There’s no getting around it; you’re likely to use credit cards for school supplies and clothes. This is perfectly fine, as credit cards provide portable buying capacity and offer aggressive protections against consumer fraud. Just remember that your shopping activity will be reflected as card balance(s) that are reported to the three credit reporting agencies.
As with almost everything else account-related that ends up on your credit reports, those balances are considered by credit scoring systems, and have some influence over your credit score, that three-digit number used by lenders to make decisions about your credit-related applications. For many shoppers, back-to-school season means larger-than-normal balances on credit cards. This can lower your credit score even if you’ve never missed a payment in your life, because utilization on the credit line has increased.
One of the most important factors in your credit score is the proportion of your credit card balances to each card’s respective credit limits. This is the so-called “debt-to-limit” ratio, and it’s calculated by dividing your credit card balance for each account by that card’s credit limits. These ratios are considered “highly influential” in your VantageScore credit score, and you’d do well to keep them as low as possible. A good rule of thumb is to keep your balance at no more than 30% of the card’s credit limit.
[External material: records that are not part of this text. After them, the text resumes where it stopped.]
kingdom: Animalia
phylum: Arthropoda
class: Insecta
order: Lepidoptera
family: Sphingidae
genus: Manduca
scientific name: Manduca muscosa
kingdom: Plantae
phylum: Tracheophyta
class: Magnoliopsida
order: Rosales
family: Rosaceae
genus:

And while back-to-school shopping can lead to an unwanted spike in your debt-to-limit ratio, there are a few ways to minimize or eliminate any credit score impact. First, you could pay off your credit card, in full, by the due date. This will limit any negative impact to your credit score to no more than the one month your credit reports showed the large balance. Still, there are ways to do even better.
You could use a credit card that has a high credit limit for your back-to-school shopping. If your limit is high enough, the balance might be immaterial to your credit scores. For example, let’s say you spent $1,000 on school supplies and clothes. If you used a credit card with a $1,500 credit limit, then that card would be 66 percent “utilized,” which is not good. But if you used a credit card that had a $10,000 credit limit, then the same expenditure would equal just a low 10 percent balance-to-limit ratio. Same purchases, very different credit score impact. Using a card that has an even higher limit would further insulate your credit score from potential damage. (This comparison assumes your purchases are made on cards with zero balances. Of course, if you’re adding to an existing balance, you need to keep an eye on the total amount of debt you’re carrying on each account.)
Those are both great ways to protect your credit scores from balance spikes. Put them into practice as you do your back-to-school shopping, and you’ll minimize the impact on your credit score.